-- Die Aufgabe --
Gib sämtliche Zeilen aller Datensätze wortgetreu aus und lass dabei die Bilder weg.

-- Eingabedaten --

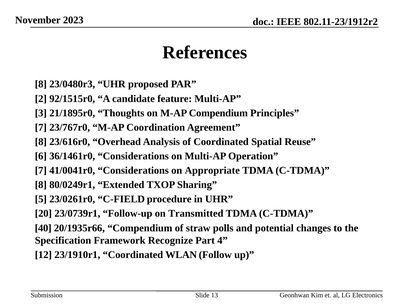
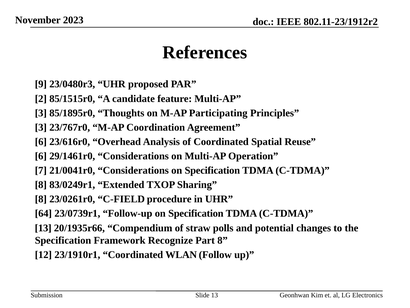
8 at (41, 84): 8 -> 9
92/1515r0: 92/1515r0 -> 85/1515r0
21/1895r0: 21/1895r0 -> 85/1895r0
M-AP Compendium: Compendium -> Participating
7 at (41, 127): 7 -> 3
8 at (41, 142): 8 -> 6
36/1461r0: 36/1461r0 -> 29/1461r0
41/0041r0: 41/0041r0 -> 21/0041r0
Considerations on Appropriate: Appropriate -> Specification
80/0249r1: 80/0249r1 -> 83/0249r1
5 at (41, 199): 5 -> 8
20: 20 -> 64
Follow-up on Transmitted: Transmitted -> Specification
40 at (43, 228): 40 -> 13
Part 4: 4 -> 8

-- Ergebnis --
8 at (41, 84): 8 -> 9
92/1515r0: 92/1515r0 -> 85/1515r0
21/1895r0: 21/1895r0 -> 85/1895r0
M-AP Compendium: Compendium -> Participating
7 at (41, 127): 7 -> 3
8 at (41, 142): 8 -> 6
36/1461r0: 36/1461r0 -> 29/1461r0
41/0041r0: 41/0041r0 -> 21/0041r0
Considerations on Appropriate: Appropriate -> Specification
80/0249r1: 80/0249r1 -> 83/0249r1
5 at (41, 199): 5 -> 8
20: 20 -> 64
Follow-up on Transmitted: Transmitted -> Specification
40 at (43, 228): 40 -> 13
Part 4: 4 -> 8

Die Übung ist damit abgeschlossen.